* _PROBLEM REQUIREMENTS_: Scan the records for the string "Configuring". State how many lines contain it and add nothing.

* _EXTRACTED MATERIAL_:

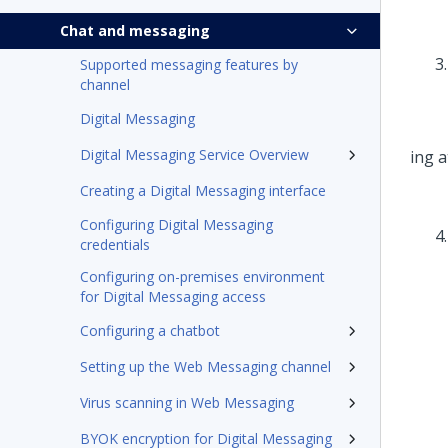
Chat and messaging
Supported messaging features by
channel
Digital Messaging
Digital Messaging Service Overview
Creating a Digital Messaging interface
Configuring Digital Messaging
credentials
Configuring on-premises environment
for Digital Messaging access
Configuring a chatbot
Setting up the Web Messaging channel
Virus scanning in Web Messaging
BYOK encryption for Digital Messaging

* _YOUR SOLUTION_: 3